** begin PROVIDED MATERIAL **

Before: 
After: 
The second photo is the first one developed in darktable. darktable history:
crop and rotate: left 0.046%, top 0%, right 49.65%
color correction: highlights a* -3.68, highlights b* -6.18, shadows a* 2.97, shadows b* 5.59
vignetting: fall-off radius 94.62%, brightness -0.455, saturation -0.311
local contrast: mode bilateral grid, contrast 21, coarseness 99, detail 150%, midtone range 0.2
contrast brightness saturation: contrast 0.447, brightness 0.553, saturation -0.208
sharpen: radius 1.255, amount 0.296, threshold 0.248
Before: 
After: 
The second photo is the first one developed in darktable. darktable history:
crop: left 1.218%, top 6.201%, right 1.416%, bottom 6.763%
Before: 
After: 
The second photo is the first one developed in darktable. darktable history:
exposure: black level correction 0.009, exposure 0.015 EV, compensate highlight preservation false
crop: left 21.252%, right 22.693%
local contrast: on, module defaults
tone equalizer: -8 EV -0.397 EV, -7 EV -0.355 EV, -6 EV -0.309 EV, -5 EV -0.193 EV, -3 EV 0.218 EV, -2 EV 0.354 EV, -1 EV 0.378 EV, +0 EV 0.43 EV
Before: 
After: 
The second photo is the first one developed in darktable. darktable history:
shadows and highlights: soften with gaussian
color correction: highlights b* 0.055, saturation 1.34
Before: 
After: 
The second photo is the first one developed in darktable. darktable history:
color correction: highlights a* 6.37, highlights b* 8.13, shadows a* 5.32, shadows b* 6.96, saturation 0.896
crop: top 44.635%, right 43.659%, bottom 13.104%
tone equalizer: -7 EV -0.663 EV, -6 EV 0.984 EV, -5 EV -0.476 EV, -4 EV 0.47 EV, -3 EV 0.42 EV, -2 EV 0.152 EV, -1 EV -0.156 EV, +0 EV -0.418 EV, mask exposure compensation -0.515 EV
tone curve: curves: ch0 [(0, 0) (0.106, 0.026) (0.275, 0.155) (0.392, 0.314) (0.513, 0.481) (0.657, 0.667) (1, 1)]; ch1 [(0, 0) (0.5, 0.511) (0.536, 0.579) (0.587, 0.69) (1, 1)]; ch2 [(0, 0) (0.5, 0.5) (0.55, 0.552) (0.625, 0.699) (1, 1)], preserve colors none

** end PROVIDED MATERIAL **

STATED EXERCISE:
Reproduce all of the items above word for word, keeping every line in its original order.

RESPONSE:
Before: 
After: 
The second photo is the first one developed in darktable. darktable history:
crop and rotate: left 0.046%, top 0%, right 49.65%
color correction: highlights a* -3.68, highlights b* -6.18, shadows a* 2.97, shadows b* 5.59
vignetting: fall-off radius 94.62%, brightness -0.455, saturation -0.311
local contrast: mode bilateral grid, contrast 21, coarseness 99, detail 150%, midtone range 0.2
contrast brightness saturation: contrast 0.447, brightness 0.553, saturation -0.208
sharpen: radius 1.255, amount 0.296, threshold 0.248
Before: 
After: 
The second photo is the first one developed in darktable. darktable history:
crop: left 1.218%, top 6.201%, right 1.416%, bottom 6.763%
Before: 
After: 
The second photo is the first one developed in darktable. darktable history:
exposure: black level correction 0.009, exposure 0.015 EV, compensate highlight preservation false
crop: left 21.252%, right 22.693%
local contrast: on, module defaults
tone equalizer: -8 EV -0.397 EV, -7 EV -0.355 EV, -6 EV -0.309 EV, -5 EV -0.193 EV, -3 EV 0.218 EV, -2 EV 0.354 EV, -1 EV 0.378 EV, +0 EV 0.43 EV
Before: 
After: 
The second photo is the first one developed in darktable. darktable history:
shadows and highlights: soften with gaussian
color correction: highlights b* 0.055, saturation 1.34
Before: 
After: 
The second photo is the first one developed in darktable. darktable history:
color correction: highlights a* 6.37, highlights b* 8.13, shadows a* 5.32, shadows b* 6.96, saturation 0.896
crop: top 44.635%, right 43.659%, bottom 13.104%
tone equalizer: -7 EV -0.663 EV, -6 EV 0.984 EV, -5 EV -0.476 EV, -4 EV 0.47 EV, -3 EV 0.42 EV, -2 EV 0.152 EV, -1 EV -0.156 EV, +0 EV -0.418 EV, mask exposure compensation -0.515 EV
tone curve: curves: ch0 [(0, 0) (0.106, 0.026) (0.275, 0.155) (0.392, 0.314) (0.513, 0.481) (0.657, 0.667) (1, 1)]; ch1 [(0, 0) (0.5, 0.511) (0.536, 0.579) (0.587, 0.69) (1, 1)]; ch2 [(0, 0) (0.5, 0.5) (0.55, 0.552) (0.625, 0.699) (1, 1)], preserve colors none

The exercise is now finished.